Развитие такой тенденции объяснялось несколькими причинами. Первая из них была чисто политическая. Японские правящие круги целенаправленно стремились законсервировать национальные ценности как противовес чрезмерному проникновению западных влияний. Они умело использовали конфуцианские идеи социальной гармонии, лояльность к вышестоящим, готовность подчинить личные интересы интересам нации. В этом контексте конфуцианская идея подчинения старшему трансформировалась в беспрекословную преданность интересам государства и императору. На рубеже 70-х—80-х годов такая политика правительства была существенно активизирована, чтобы противодействовать росту «движения за свободу и народные права», включившего в свой идеологический арсенал ценности западного либерализма. Квинтэссенцией этого консервативного сдвига в государственной политике стало восстановление в полном объеме морального воспитания в школе и принятие указа об образовании.
Другая причина была, скорее, психологического свойства. Быстрое проникновение в жизнь японцев иностранных вещей, идей и стереотипов поведения вызвали у образованной части общества психологическую усталость и своего рода шок от массированного соприкосновения с чужой культурой. Появилась боязнь того, что если слепо следовать Западу, Япония перестанет быть Японией, а японцы — японцами, опасение утратить свою национальную самобытность.
Среди японских традиционалистов того времени было достаточно много сторонников своего рода просвещенного национализма. Его представители не были последовательными «анти-западниками». Они лишь хотели взять лучшее, что есть в европейской цивилизации (прежде всего в материальной сфере), сохранив духовные ценности японской национальной культуры.

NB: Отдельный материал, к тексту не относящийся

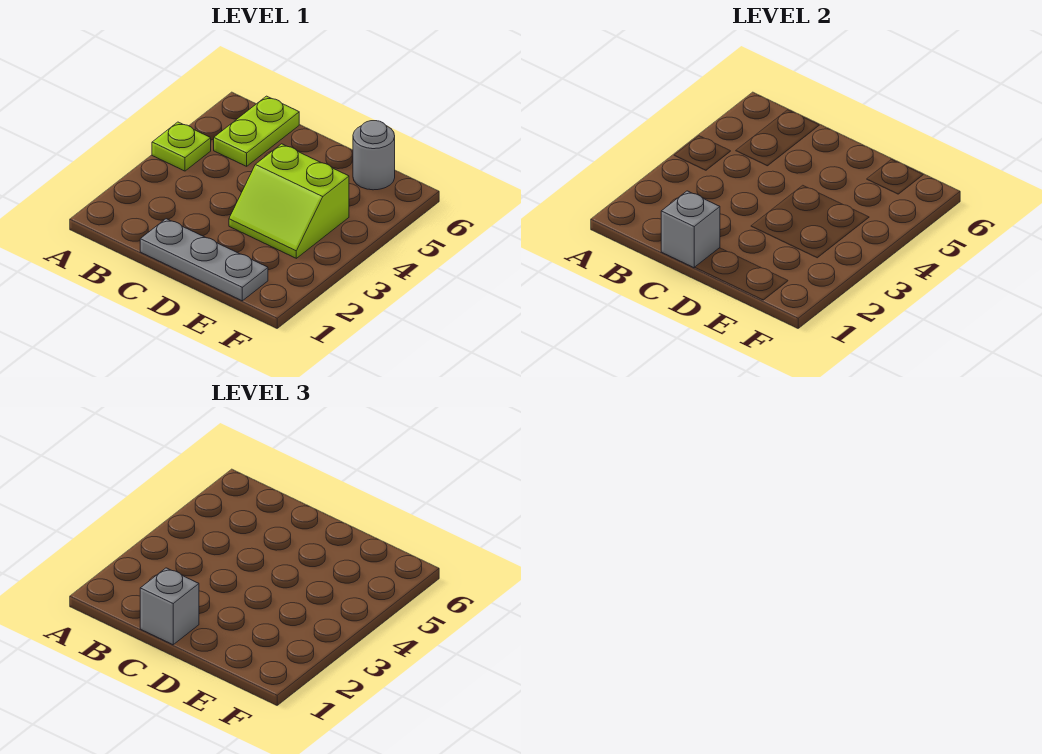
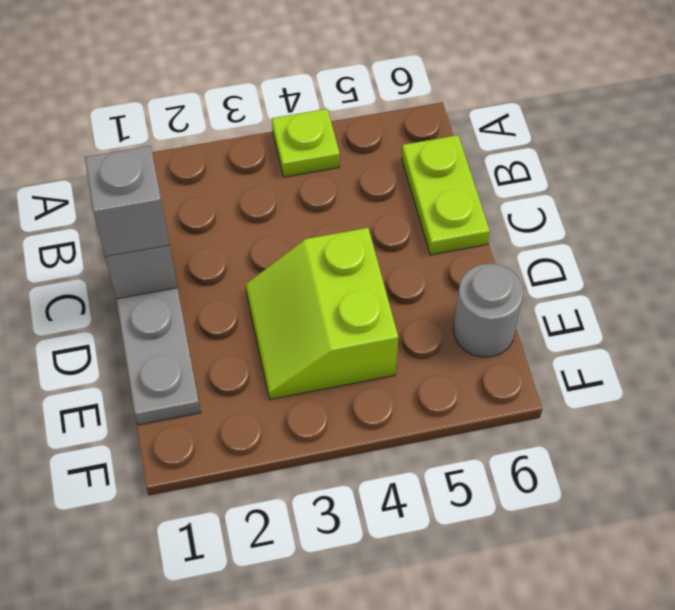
lime plate B5:B6 level 1 -> lime plate B6:C6 level 1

Просвещенный национализм стал проявляться в мире науки и искусства. Прежде всего вновь усилился интерес к древней истории страны. В 1884 г. было создано антропологическое, а в 1895 г. — археологическое общества. Тогда же началась гигантская работа по опубликованию исторических материалов и документов — в частности, «Материалов по истории Японии» и «Собрания древних исторических актов».
* * *
Процесс модернизации шел в Японии настолько быстро, что иногда порождал обманчивое впечатление, будто японцы разрушают свои традиции. На самом деле модернизация осуществлялась не на основе отрицания традиционных структур, а путем их активного использования. Усвоение чужеземного опыта определялось прежде всего политическими целями, и этот процесс шел под контролем правящей элиты. В конечном счете принималось то, что отвечало потребностям общества в данное время и не отрицало японскую традицию.

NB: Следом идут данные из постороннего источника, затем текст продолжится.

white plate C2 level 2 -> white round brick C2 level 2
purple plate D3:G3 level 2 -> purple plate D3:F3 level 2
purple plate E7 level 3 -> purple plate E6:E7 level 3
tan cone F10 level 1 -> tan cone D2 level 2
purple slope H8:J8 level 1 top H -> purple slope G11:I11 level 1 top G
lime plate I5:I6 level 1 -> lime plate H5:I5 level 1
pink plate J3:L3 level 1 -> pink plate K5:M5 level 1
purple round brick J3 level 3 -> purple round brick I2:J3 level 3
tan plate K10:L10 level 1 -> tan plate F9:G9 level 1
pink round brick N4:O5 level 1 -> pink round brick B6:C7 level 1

Прагматизм японцев давал им возможность воспринимать все нововведения, которые они считали нужными, не поступаясь традиционными ценностями. Это — одна из причин, почему Япония сумела успешно ответить на вызов Запада в отличие, скажем, от Китая. И в том, и в другом случае огромную роль сыграли социально-психологические факторы, имевшие глубокие исторические корни: в частности, отношение японцев и китайцев к остальному миру. Японцы, исторически находившиеся на периферии китайской цивилизации, и на протяжении веков осуществлявшие культурные заимствования извне, сумели быстро переориентироваться на новый их источник, сохранив при этом ядро своей национальной культуры. Китайцы же, на протяжении всей своей истории игравшие роль донора культурных достижений для обширного варварского окружения, долгое время не могли допустить наличие ценностей, отличных от их собственных, и необходимость чему-нибудь учиться у других, народов.